Though a recognised old Ayurvedic system certainly may appear to be abhorrent of the ladies who have been brought up in modern fashion. The respondent No. 3 has a joint family. It was found thus imperative that the family harmony is maintained and to prevent rift in the family, the father being of old traditions agreed to shift his clinical exercise from the residential accommodation.
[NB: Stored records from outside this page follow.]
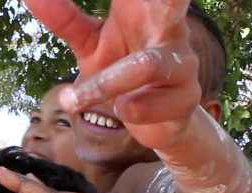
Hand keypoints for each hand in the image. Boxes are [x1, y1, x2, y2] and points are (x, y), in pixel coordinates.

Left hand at [25, 0, 198, 147]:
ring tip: (72, 99)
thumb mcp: (90, 44)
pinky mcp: (186, 98)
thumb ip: (65, 19)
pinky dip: (130, 109)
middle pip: (174, 2)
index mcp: (150, 7)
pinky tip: (123, 110)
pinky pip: (152, 105)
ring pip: (148, 65)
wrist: (156, 120)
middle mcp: (171, 28)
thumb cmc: (123, 71)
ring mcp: (181, 63)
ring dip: (107, 84)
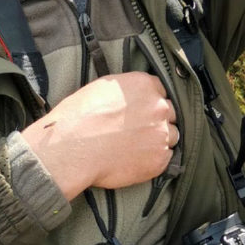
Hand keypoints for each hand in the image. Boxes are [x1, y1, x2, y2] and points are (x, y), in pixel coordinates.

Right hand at [21, 72, 178, 199]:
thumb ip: (127, 89)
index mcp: (145, 85)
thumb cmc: (80, 116)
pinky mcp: (159, 159)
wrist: (72, 147)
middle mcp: (159, 107)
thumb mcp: (104, 87)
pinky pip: (167, 158)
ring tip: (139, 147)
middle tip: (140, 130)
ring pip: (172, 135)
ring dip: (160, 140)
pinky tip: (139, 160)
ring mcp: (161, 134)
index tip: (143, 110)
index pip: (161, 90)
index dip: (151, 101)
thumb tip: (131, 95)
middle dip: (158, 120)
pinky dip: (156, 159)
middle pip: (170, 112)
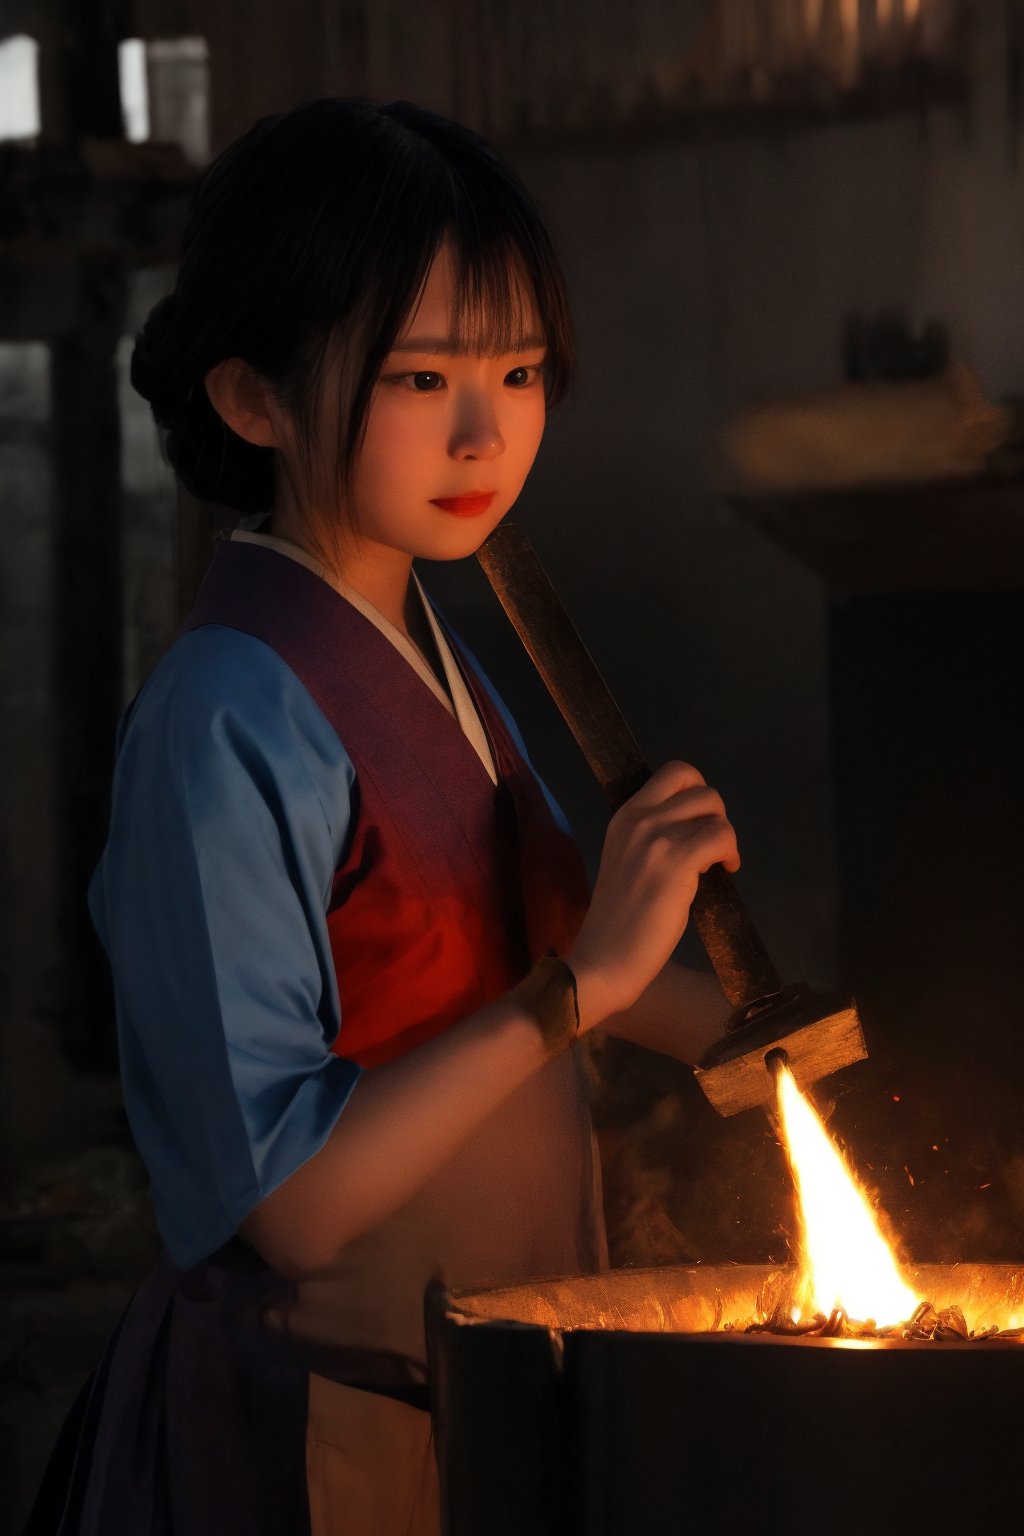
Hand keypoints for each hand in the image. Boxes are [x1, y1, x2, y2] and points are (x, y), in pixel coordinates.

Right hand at [566, 761, 738, 1028]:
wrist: (604, 959)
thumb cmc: (618, 921)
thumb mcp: (628, 861)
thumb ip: (653, 838)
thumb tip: (694, 829)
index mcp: (623, 816)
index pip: (672, 773)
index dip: (697, 792)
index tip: (699, 824)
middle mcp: (638, 818)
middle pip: (697, 784)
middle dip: (715, 812)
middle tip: (713, 844)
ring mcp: (655, 838)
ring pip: (714, 810)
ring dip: (725, 837)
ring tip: (719, 864)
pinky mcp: (675, 861)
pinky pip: (720, 836)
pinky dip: (730, 852)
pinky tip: (725, 872)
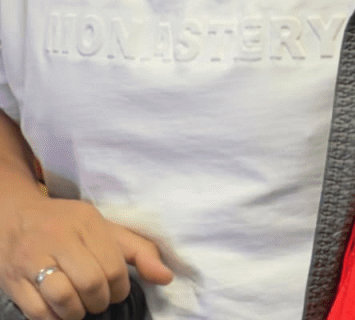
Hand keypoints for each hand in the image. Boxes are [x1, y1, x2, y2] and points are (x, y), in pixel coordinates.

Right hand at [0, 193, 171, 319]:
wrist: (16, 217)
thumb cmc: (67, 226)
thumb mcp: (104, 229)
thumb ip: (137, 250)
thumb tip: (167, 277)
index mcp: (86, 221)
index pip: (113, 265)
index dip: (119, 288)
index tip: (116, 291)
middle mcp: (59, 237)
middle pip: (90, 282)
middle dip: (99, 301)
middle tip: (98, 302)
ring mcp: (33, 258)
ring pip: (63, 297)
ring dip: (77, 312)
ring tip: (79, 307)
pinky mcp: (14, 279)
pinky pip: (38, 311)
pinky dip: (54, 319)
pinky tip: (60, 310)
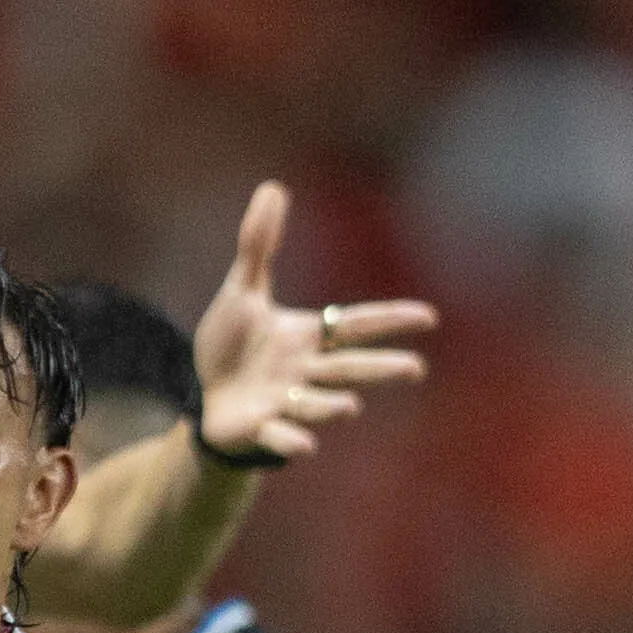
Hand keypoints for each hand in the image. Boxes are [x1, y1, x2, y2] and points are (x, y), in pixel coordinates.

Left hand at [193, 184, 433, 461]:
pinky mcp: (260, 427)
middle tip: (415, 369)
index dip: (389, 320)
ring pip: (316, 403)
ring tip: (351, 407)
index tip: (428, 316)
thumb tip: (273, 187)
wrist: (204, 394)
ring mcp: (285, 402)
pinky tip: (306, 445)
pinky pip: (279, 435)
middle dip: (380, 368)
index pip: (354, 325)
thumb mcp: (242, 290)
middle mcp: (305, 371)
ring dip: (333, 405)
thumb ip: (259, 245)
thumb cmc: (233, 345)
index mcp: (308, 337)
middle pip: (349, 368)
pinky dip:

Moreover, Urine Therapy though not innovative to our Ayurvedic system is inviting people from the west who visit the town regularly. The Appellate Court, thus, found the need to be genuine. 12. The learned Counsel for the petitioner has submitted that great hardship would be caused to the petitioner in case he is evicted from the shop in dispute. I don't find any reason to disagree with the above finding of the Appellate Court already recorded that no hardship would be caused to the petitioner as has been found in the case of Jagannath Prasad v. VIIth Additional District Judge, 1986(1) ARC 250. 13. Every case depends on the facts and circumstances as are revealing from the record. In the given cases, the Appellate Court found that the petitioner can shift his business to his own accommodation. Findings of fact recorded by the courts below are not to be interfered while exercising writ jurisdiction unless there is an apparent error on the face of law or there some jurisdictional error. I have gone through the judgment of the Appellate court and at no stage I find that such findings are either perverse or there is some non-application of mind or any jurisdictional error. 14. The learned Counsel for the respondent No. 3 Sri R.N. Bhalla has very straight forwardly suggested that he is willing to part half of the shop by raising a partition wall but the suggestion was not agreed to upon by the learned Counsel for the petitioner and was spurned. If such an offer which was very reasonably spurned, the court while exercising jurisdiction under Article 226 cannot force the petitioner to accept the half part of the shop in dispute. It only shows that the petitioner is not coming forward with clean hands and clear conscience and is intending to activise the proceedings to a protracted litigation. The petition has no force and thus deserves to be rejected. 15. In the result, the petition fails and is hereby dismissed with costs.